Starting Tuesday, regular activity at construction sites in Boston will be suspended until further notice, Walsh said at a press conference. Boston Public Library branches and community centers will also be shuttered.
“These decisions that we make are not easy but they’re out of an abundance of caution,” Walsh said. “It’s about protecting the worker and preventing the spread of the coronavirus.”
Walsh added that all sites must be secured by Monday, March 23. Emergency street repairs and utility work will go on as usual.
All branches of the city’s library system will close at 6 p.m. on Monday and remain closed as long as the public health emergency remains in effect.
Automatic renewals will be expanded during the closure to allow residents to keep books for up to 15 weeks instead of the usual three weeks, Walsh said. Late fees will be waived through May 1 and library card expirations have been pushed back.
The library’s vast collection of resources will be made available online for students to access on Chromebooks that will be issued to those who need them.
“A lot of people use the library as a place to go to get their information. We’re not taking this closure lightly,” Walsh said. “It was a decision that we had to make to ensure the safety of workers in gathering spaces.”
All pools, gyms, and fitness centers at Boston Centers for Youth & Families locations will also be closed. Programming at the centers will be suspended starting on Wednesday.
Walsh also announced the launch of the “Boston Resiliency Fund” to help raise money for people most impacted by the coronavirus pandemic.
“There is no doubt that the coronavirus will have longterm impacts on our community. That’s why we’re developing a comprehensive plan to help local families recover in the weeks and months ahead,” Walsh said.
The fund will prioritize the accessibility to food, the health of children and seniors, technology to support at-home learning, and ensuring that healthcare workers and first responders are equipped with the tools they need to combat the virus.
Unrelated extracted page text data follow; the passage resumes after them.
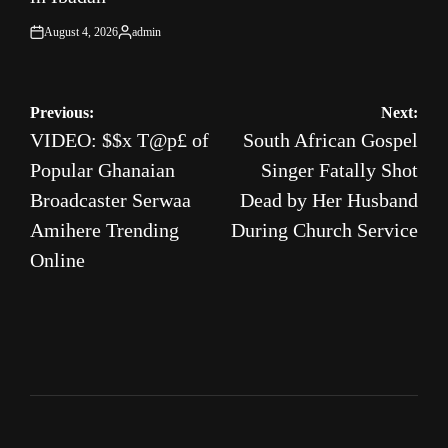
August 4, 2026
admin
on
Posted
by
Post
Previous:
Next:
VIDEO: $$x T@p£ of
South African Gospel
navigation
Popular Ghanaian
Singer Fatally Shot
Broadcaster Serwaa
Dead by Her Husband
Amihere Trending
During Church Service
Online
“Boston is a strong and resilient city, full of strong and resilient people,” Walsh said. “We look out for one another. When a challenge arises, we rise to that occasion together.”
The Massachusetts Bay Transportation Authority announced Monday that subway, commuter rail, and ferry service will operate on a reduced schedule until further notice.
Schools in Massachusetts will close for at least three weeks, and all gatherings of more than 25 people will be banned. All dine-in restaurants and bars have also been ordered to close for three weeks.